In clinical practice, autologous or allogeneic bone transplantation has been widely used in bone defect repair. Therefore, various artificial bone materials, including metal materials and polymer materials, have attracted extensive attention. The Ti-Ta-Nb-Zr alloy has the best corrosion resistance, tantalum and niobium have the ability to promote bone regeneration, and zirconium can change the lattice structure of the alloy to improve higher strength. However, the scaffolds made by traditional methods have some shortcomings, such as irregular pore size, inappropriate mechanical properties and poor connectivity between holes. Therefore, considerable efforts have been devoted to modifying the porous structure and mechanical properties of Ti-Ta-Nb-Zr implants.

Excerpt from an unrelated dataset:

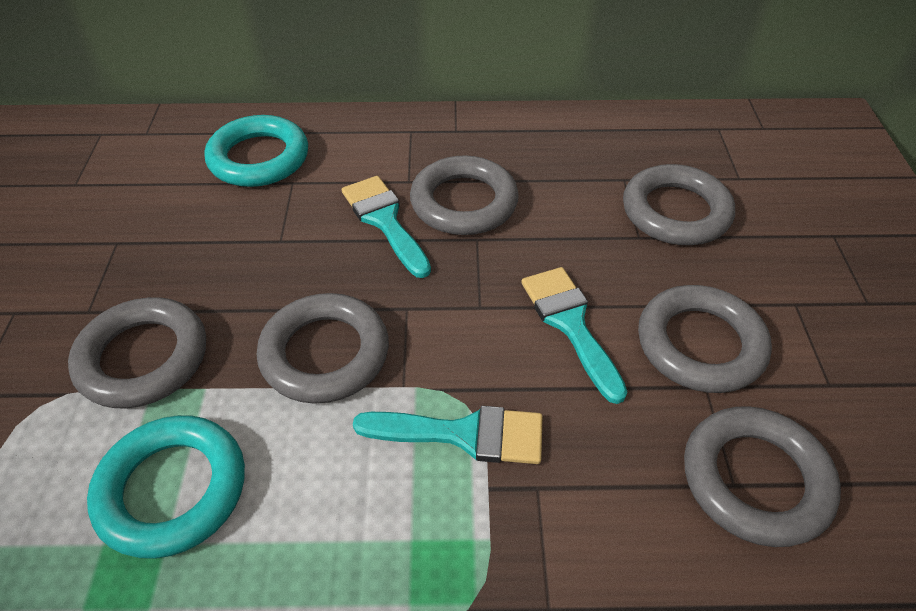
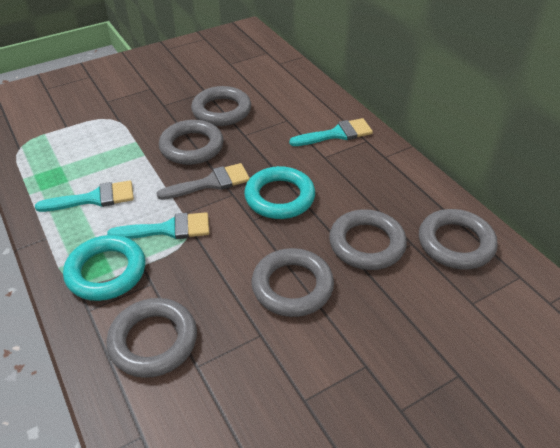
grey brush: 0 -> 1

With the development of 3D printing technology, different morphologies of implants can be obtained by using computer-aided design models and computer imaging data. Among several existing 3D printing technologies, SLM has been widely used for its stability and accuracy. The researchers first printed Ti-6Al-4V porous scaffolds and Ti-Ta-Nb-Zr alloy scaffolds using SLM technology. Then the mechanical properties were tested and the materials were characterized. Finally, the osteogenic activity and osseointegration ability of the scaffolds were compared by cell culture. In cell proliferation and adhesion experiments, CCK-8 analysis was used to evaluate the proliferation of cells implanted on scaffolds. The results showed that the number of cells in porous Ti-Ta-Nb-Zr alloy group and porous Ti6Al4V group increased with the increase of culture time. The results showed that the scaffolds prepared by SLM had good biocompatibility. In semi-quantitative analysis, there was no significant difference in cell activity on the porous scaffold at day 1, but on days 3, 5, and 7, the Ti-Ta-Nb-Zr alloy group showed significantly higher cell activity than the Ti6Al4V group.
Mineralized nodules were formed in both groups, and the formation level of calcium nodules in Ti-Ta-Nb-Zr alloy group was higher than that in Ti6Al4V group. The results showed that the new porous Ti-Ta-Nb-Zr alloy scaffold enhanced the expression of osteogenic genes and promoted the osteogenic differentiation of hBMSCs.
Implants fixed in bone are designed to restore bone function loss, provide a bridge to repair bone defects or fractures, and have a wide range of clinical applications. The main properties that these implants must possess are adequate mechanical strength, excellent biocompatibility, and the ability to accelerate bone repair and integration. The experimental results show that the porous Ti-Ta-Nb-Zr alloy scaffolds prepared by SLM have the above advantages in repairing bone defects in vitro and in vivo. Therefore, the new three-dimensional porous Ti-Ta-Nb-Zr alloy scaffold has a better effect on promoting bone regeneration and osseointegration than the traditional three-dimensional porous Ti6Al4V scaffold, which has a good development prospect in orthopedic implants.